Aim of the task -> Find each line in the material below that contains the string "instances" and copy those lines in full.

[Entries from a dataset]
########################################

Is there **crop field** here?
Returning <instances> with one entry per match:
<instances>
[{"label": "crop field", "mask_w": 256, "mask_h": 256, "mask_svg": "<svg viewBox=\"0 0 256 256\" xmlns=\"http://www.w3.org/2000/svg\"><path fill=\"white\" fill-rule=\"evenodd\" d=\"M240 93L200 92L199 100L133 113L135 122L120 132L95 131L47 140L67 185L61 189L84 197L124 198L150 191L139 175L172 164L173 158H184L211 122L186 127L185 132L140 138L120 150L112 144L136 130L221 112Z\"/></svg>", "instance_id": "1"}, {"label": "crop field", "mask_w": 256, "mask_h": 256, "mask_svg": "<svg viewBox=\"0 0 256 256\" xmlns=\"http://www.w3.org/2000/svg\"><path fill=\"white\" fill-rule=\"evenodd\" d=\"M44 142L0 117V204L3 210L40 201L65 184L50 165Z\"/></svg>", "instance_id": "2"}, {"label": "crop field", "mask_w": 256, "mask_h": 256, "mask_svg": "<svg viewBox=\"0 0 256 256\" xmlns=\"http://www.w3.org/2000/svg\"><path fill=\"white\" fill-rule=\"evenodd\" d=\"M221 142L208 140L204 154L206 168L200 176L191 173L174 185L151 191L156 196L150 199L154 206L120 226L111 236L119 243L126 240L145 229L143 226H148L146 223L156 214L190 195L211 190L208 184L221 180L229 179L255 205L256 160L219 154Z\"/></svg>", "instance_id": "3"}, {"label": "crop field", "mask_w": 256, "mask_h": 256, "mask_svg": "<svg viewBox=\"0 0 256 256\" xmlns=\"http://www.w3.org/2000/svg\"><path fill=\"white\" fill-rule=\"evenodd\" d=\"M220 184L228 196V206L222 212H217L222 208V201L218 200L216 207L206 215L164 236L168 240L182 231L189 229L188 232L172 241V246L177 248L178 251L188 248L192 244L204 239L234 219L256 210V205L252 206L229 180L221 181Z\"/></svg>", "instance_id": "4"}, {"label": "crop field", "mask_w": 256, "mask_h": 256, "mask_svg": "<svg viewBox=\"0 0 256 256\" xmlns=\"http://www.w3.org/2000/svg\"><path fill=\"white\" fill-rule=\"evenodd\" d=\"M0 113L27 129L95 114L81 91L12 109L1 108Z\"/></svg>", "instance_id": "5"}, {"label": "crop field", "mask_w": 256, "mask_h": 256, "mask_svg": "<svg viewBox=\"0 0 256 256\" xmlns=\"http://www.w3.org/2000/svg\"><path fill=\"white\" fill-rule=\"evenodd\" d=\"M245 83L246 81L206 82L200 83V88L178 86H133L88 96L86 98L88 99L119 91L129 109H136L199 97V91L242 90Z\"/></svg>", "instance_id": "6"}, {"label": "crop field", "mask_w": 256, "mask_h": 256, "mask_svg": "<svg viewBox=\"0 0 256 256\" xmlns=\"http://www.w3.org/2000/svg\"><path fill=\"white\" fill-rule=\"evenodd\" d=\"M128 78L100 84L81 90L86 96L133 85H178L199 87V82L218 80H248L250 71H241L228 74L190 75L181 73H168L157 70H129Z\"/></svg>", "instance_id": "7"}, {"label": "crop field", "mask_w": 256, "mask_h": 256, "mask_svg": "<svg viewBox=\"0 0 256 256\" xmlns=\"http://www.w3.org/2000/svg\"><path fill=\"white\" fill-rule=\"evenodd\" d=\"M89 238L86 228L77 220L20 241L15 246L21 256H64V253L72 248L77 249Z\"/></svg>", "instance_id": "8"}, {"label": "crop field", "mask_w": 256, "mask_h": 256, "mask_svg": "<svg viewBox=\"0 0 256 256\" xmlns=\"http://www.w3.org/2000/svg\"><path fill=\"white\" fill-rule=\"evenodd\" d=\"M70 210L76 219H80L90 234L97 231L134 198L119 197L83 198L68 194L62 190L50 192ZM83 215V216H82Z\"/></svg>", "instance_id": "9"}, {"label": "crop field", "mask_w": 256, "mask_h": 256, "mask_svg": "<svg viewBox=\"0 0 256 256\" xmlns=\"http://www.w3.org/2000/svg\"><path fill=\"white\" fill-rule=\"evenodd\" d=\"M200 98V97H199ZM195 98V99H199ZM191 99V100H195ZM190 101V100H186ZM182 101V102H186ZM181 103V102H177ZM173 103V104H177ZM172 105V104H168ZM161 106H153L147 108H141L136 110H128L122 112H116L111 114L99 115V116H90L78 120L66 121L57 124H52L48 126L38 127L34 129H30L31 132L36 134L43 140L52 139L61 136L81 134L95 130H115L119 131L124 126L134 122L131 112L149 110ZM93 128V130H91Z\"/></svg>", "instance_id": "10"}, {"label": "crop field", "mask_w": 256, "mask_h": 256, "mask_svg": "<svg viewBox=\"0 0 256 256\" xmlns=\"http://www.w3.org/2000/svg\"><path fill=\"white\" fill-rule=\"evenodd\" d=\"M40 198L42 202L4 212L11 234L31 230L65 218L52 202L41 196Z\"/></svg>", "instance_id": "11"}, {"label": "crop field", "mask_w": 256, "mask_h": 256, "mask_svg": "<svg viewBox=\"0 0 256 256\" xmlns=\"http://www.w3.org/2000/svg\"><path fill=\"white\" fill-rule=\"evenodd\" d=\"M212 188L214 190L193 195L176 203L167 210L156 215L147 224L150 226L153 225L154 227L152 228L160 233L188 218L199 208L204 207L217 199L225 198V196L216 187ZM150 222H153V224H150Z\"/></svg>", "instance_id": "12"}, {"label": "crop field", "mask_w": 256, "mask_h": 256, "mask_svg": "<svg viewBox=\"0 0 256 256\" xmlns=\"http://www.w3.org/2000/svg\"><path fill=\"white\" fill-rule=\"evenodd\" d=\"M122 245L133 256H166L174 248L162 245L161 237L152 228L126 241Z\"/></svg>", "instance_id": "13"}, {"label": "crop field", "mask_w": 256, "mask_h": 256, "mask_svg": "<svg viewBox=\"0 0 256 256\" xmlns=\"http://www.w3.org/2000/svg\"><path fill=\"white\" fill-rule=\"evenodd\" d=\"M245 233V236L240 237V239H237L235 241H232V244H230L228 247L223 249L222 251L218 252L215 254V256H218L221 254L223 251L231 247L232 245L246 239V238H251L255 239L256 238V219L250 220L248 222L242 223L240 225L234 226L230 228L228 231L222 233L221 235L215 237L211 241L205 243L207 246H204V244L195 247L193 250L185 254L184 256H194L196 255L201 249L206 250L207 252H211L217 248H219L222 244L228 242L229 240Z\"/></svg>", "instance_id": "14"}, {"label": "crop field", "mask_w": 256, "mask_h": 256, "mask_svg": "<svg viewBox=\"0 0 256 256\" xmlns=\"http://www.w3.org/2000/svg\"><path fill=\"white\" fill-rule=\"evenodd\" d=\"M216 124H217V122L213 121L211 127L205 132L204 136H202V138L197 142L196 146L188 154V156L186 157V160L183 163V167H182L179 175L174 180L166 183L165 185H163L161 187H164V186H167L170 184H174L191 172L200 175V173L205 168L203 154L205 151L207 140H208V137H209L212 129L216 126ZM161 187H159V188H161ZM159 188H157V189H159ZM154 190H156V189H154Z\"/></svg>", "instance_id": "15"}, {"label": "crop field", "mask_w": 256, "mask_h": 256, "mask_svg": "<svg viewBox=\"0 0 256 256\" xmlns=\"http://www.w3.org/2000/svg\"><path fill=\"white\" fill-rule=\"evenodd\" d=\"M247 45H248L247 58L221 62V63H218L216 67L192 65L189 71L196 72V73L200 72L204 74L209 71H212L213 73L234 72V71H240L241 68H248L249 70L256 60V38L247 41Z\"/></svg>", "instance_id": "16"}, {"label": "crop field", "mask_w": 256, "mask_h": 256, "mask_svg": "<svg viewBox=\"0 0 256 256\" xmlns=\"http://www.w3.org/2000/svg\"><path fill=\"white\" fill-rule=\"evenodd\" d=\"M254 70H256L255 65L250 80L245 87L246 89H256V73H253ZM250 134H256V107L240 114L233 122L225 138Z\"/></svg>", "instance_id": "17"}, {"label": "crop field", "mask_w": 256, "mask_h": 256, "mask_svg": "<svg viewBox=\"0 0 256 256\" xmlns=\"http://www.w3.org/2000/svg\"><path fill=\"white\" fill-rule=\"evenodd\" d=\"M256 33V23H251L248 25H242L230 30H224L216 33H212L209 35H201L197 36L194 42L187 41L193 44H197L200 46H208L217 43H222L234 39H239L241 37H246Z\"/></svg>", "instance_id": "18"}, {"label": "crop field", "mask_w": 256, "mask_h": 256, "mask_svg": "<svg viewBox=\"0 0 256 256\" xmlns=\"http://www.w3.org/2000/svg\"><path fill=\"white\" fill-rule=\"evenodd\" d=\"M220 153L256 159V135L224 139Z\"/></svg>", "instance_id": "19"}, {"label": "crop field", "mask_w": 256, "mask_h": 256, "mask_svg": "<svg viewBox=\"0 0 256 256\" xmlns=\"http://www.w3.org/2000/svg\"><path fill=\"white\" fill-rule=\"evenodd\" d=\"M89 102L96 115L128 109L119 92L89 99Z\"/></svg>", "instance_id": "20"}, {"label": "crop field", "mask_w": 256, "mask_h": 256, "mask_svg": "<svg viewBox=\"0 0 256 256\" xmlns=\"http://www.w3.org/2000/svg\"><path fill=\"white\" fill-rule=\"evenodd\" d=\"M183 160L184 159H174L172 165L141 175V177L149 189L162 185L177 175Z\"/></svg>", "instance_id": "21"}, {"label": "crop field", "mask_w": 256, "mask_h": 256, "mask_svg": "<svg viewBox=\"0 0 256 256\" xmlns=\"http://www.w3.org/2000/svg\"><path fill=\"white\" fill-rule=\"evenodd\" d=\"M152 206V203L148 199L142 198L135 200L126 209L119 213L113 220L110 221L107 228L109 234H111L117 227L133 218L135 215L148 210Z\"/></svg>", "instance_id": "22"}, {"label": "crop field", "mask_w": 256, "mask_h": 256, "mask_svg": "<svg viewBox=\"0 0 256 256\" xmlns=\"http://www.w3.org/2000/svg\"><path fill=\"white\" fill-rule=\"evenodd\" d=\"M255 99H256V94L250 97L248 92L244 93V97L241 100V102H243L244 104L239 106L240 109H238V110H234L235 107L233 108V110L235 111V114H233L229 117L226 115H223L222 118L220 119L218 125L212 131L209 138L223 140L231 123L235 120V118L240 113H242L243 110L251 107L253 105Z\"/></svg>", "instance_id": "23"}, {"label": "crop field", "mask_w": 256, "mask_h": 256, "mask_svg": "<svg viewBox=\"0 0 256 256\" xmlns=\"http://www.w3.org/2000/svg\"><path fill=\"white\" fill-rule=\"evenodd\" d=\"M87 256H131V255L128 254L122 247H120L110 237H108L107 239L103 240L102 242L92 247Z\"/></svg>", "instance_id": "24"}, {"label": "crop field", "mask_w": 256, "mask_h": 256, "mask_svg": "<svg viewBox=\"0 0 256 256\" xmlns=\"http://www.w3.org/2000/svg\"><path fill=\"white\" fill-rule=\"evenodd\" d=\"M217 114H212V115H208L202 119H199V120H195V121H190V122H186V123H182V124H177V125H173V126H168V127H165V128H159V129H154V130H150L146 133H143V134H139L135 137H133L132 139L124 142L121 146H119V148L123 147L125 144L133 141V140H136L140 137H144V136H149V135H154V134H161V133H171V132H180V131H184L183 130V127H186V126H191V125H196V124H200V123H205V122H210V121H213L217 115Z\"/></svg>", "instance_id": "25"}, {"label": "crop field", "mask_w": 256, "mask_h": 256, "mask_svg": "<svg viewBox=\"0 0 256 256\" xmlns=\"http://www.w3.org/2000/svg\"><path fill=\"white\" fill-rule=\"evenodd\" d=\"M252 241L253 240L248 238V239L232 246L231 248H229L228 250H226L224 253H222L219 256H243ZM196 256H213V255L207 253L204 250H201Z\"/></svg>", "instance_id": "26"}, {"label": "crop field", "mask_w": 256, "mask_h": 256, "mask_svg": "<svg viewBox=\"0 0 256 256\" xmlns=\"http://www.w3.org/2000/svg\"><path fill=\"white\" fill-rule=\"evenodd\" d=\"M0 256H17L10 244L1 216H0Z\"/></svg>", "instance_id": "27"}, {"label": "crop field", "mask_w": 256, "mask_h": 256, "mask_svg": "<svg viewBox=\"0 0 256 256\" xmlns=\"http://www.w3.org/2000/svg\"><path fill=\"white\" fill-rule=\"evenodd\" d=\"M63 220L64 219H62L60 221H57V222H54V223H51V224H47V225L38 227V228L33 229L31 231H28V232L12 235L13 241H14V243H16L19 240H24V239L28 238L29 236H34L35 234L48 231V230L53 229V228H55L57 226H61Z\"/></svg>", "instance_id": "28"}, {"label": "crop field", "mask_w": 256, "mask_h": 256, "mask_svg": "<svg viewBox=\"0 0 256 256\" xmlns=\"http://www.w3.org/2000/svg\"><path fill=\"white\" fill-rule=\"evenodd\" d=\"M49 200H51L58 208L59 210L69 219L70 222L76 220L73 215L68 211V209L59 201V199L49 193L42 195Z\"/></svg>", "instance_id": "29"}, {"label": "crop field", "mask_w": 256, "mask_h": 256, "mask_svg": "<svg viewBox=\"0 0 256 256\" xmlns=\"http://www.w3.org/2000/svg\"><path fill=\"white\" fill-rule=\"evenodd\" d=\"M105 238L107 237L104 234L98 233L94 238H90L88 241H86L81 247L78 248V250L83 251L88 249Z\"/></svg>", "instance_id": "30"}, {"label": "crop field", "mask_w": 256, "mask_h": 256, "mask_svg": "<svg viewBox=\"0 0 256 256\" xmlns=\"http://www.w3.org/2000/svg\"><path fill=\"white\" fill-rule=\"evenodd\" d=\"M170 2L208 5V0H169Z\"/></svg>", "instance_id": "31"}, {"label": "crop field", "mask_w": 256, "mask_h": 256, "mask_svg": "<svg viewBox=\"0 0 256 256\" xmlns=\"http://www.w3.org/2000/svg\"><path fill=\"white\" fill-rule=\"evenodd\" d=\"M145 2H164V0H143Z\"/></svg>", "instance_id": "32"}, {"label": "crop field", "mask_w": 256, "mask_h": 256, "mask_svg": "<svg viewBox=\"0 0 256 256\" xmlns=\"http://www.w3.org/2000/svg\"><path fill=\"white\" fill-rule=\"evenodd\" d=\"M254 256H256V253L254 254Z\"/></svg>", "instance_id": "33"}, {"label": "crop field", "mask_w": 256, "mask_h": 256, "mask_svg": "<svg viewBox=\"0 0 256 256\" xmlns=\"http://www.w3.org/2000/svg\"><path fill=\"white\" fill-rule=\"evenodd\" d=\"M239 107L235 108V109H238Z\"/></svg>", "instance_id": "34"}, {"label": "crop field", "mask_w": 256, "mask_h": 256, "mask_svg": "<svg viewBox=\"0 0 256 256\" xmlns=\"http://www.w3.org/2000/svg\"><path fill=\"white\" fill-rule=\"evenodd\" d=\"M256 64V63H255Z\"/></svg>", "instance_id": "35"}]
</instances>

########################################

Full answer ->
Returning <instances> with one entry per match:
<instances>
</instances>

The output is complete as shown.